Die Grablege der Rieter

Besonderheiten um die Gruft in Kalbensteinberg

Das Patriziergeschlecht der Rieter aus Nürnberg, ursprünglich aus Ebern/Hassberge stammend, war eines der wohlhabendsten im Mittelalter. Als Kaufleute wurden die Rieter schnell reich, sie erwarben zahlreiche Grundherrrschaften, ab 1437 auch in Kalbensteinberg. Wie der Historiker Dr. Daniel Schönwald (er lebt mit seiner Familie in Kalbensteinberg) im Jahrbuch 73 des Vereins für Heimatkunde bemerkt, hatten die Rieter ab 1599 alle Kalbensteinberger als Untertanen – in der für Franken zersplitterten Grundherrschaftsstruktur eine absolute Ausnahme.

Das Foto von Friedrich Wißmüller zeigt den heutigen Zustand der Rieter-Gruft in der Kalbensteinberger Kirche.

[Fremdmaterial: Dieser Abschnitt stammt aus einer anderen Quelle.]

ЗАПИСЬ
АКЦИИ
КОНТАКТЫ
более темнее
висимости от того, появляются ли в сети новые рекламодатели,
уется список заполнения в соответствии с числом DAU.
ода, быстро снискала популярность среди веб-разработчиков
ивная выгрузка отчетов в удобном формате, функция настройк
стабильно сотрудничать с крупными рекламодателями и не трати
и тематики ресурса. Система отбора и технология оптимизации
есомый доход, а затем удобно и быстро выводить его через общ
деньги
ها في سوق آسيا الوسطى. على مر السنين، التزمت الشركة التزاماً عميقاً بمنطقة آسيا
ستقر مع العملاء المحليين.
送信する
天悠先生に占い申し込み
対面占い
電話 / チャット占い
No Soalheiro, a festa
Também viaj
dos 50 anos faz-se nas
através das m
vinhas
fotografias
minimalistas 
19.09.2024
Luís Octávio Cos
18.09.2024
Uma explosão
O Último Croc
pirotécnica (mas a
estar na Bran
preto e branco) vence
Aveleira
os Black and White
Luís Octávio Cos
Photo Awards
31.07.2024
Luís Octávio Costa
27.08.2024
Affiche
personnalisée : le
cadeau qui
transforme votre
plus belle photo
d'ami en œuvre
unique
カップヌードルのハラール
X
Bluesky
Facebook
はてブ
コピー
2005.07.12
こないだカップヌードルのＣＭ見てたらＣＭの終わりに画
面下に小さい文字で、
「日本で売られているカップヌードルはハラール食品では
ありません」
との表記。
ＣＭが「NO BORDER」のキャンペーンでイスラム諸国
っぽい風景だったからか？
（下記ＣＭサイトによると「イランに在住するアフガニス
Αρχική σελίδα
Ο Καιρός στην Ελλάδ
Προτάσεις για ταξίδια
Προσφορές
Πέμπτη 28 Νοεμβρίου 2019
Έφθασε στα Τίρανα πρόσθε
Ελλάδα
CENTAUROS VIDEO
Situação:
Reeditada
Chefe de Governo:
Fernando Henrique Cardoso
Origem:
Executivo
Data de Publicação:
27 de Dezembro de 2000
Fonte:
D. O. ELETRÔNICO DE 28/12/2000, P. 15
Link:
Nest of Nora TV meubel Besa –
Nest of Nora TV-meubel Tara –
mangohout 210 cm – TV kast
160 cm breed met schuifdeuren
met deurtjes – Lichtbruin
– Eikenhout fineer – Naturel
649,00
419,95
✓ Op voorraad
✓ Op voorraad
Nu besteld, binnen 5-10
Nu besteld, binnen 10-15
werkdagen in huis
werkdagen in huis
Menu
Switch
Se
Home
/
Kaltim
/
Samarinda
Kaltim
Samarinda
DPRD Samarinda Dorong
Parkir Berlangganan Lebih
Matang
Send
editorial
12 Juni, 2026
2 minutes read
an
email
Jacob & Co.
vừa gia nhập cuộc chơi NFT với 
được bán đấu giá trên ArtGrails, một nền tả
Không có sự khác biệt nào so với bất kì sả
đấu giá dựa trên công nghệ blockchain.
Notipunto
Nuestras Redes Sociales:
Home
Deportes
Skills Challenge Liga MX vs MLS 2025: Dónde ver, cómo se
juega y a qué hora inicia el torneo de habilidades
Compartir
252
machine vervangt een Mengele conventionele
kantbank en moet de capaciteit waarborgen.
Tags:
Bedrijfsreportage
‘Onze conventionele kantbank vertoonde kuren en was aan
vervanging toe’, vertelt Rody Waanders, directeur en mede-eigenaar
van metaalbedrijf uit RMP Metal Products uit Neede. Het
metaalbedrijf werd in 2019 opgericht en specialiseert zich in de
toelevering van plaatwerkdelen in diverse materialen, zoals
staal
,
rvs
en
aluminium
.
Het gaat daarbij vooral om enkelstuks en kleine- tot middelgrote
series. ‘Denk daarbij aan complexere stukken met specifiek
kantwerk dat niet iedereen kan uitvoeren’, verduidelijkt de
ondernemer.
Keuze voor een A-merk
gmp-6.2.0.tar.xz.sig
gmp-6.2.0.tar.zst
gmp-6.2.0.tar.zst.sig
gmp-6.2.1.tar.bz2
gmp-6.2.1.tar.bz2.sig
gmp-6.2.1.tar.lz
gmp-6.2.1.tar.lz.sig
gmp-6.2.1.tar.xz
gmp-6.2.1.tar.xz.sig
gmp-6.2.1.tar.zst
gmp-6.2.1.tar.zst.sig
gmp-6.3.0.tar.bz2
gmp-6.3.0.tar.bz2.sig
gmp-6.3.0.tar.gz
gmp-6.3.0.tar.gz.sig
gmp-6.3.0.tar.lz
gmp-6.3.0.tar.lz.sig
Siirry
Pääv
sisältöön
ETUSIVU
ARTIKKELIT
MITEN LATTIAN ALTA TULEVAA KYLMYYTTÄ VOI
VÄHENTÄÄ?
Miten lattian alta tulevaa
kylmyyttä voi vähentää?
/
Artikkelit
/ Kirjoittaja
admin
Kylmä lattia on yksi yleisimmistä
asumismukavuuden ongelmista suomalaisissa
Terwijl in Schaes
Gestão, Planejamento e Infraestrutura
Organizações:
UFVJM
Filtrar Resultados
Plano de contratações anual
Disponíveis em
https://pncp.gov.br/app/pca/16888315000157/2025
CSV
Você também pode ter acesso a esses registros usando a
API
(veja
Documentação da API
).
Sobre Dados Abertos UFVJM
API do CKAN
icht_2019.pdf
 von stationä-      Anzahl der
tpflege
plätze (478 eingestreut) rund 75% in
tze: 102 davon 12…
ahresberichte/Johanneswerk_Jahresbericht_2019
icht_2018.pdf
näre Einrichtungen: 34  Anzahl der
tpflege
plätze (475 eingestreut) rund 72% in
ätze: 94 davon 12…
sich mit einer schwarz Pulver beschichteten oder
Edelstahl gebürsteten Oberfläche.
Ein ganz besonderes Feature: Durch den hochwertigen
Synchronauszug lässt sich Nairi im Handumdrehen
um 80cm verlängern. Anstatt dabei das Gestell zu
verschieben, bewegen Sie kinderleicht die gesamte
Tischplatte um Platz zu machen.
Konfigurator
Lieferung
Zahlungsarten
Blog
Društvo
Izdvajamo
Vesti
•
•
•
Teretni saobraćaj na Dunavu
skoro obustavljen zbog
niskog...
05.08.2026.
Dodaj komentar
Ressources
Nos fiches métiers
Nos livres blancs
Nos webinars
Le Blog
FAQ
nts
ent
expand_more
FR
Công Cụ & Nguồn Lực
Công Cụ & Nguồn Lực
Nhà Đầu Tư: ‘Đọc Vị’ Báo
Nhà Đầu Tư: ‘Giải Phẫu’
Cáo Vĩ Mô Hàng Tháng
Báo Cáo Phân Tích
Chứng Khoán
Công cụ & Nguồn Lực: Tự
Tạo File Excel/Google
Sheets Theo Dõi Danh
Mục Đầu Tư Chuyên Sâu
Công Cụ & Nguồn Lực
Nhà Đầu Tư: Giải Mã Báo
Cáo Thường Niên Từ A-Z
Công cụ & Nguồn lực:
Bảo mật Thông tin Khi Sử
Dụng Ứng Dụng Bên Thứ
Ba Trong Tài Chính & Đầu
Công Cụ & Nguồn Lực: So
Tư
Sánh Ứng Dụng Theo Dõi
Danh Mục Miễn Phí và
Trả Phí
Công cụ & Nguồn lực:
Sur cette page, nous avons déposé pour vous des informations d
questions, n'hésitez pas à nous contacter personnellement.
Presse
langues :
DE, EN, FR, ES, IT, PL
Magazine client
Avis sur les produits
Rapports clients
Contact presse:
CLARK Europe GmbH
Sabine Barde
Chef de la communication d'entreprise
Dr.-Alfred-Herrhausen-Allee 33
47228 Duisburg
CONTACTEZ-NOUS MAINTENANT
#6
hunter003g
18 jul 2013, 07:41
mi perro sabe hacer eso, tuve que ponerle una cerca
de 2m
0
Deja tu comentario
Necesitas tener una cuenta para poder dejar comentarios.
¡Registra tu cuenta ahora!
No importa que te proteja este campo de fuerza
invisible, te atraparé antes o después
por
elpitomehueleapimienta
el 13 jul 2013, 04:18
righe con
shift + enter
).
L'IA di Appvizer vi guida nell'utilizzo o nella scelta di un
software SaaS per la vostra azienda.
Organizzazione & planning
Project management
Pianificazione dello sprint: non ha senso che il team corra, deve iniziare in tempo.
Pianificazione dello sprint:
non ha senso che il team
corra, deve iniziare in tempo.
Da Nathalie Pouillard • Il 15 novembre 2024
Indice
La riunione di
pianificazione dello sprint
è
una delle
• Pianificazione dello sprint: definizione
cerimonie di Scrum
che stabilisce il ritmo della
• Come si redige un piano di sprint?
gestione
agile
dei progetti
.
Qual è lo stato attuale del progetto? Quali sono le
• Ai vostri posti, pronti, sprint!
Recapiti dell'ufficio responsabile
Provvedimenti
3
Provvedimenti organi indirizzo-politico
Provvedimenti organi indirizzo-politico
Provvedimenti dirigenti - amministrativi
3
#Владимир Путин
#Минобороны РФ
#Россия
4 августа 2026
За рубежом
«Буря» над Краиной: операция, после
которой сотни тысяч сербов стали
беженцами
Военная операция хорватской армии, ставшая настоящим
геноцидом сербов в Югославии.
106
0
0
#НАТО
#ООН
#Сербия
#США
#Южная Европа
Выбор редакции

Die Grablege in der Rieter-Kirche geht auf den Tod der Ehefrau von Hans IX. Rieter (Maria, geb. Imhoff)  im Jahr 1609 zurück. Sie war die erste, die darin ihre letzte Ruhestätte fand. Ihr folgten noch viele Familienmitglieder nach, so dass es am Ende 13 Särge sind, die bis heute in der Gruft aufbewahrt werden.  Erstmals öffneten französische Soldaten, die im Zuge des Dreißigjährigen in Kalbensteinberg einquartiert waren, die Särge, um Ringe und ähnliche Kostbarkeiten zu finden. Von diesen Originalsärgen gibt es aber heute keine mehr, denn sie wurden 1893 durch Glassärge ersetzt. Die aber sind heute noch zu sehen. Was aber nur bedingt stimmt, denn die Grablegedarf aus raumklimatischen Gründen nicht mehr betreten werden.

Die Zugänglichkeit war lange umstritten. 1872 versagte der Verwalter aus Nürnberg die Besichtigung, später allerdings – in den 30er Jahren des letzten Jahrhunderts – war die Gruft wieder zugänglich.  Für die Gäste der benachbarten Jugendburg Wernfels war sie ein „Hit“. Die Jugendlichen machten nicht nur pietätlos an den Särgen ihre Witze, sie stocherten auch in den Mumien herum. Während des Zweiten Weltkriegs waren zudem die kostbaren Kunstschätze der Kirche dort gesichert.  Ab den fünfziger Jahren durfte die Grablege nur mehr zu wissenschaftlichen Zwecken betreten werden.

Zu allen Zeiten haben sich illustre Geschichten um die Rieter-Grablege gerankt.  1768 sorgte sich der Pfleger der Rieter-Stiftung um den Zustand der Leichen, denn ihm war zu Ohren gekommen, die Leichname wären versteinert.  Tatsächlich waren die Leichen ausgedorrt, sie ließen sich nach einem Bericht von Pfarrer Johann Christoph Esper „wie Leder anfassen und hin und her biegen“.  Eine eingehende Untersuchung der mumifizierten Leichen nahm  der Nürnberger Rechtsmediziner Dr. Gerd Schaidt vor, der 1982 bemerkte: „Ohne Balsam, ohne Organentnahme, ohne die künstlichen Methoden der Konservierungstechnik  verwandelten sich die Körper in ledrige Mumien.“ Die ursprünglichen Gewänder harren noch heute im Magazin der Bad Windsheimer Museumskirche auf ihre Restauration.

Dr. Schönwald listet 13 Glassärge für Erwachsene auf, dazu einen Kindersarg. „Mögen die Rieter ungestört in der Gruft ruhen“, wünscht er sich, „vielleicht ist das auch gut so, dass sie noch das eine oder andere Geheimnis in sich tragen“.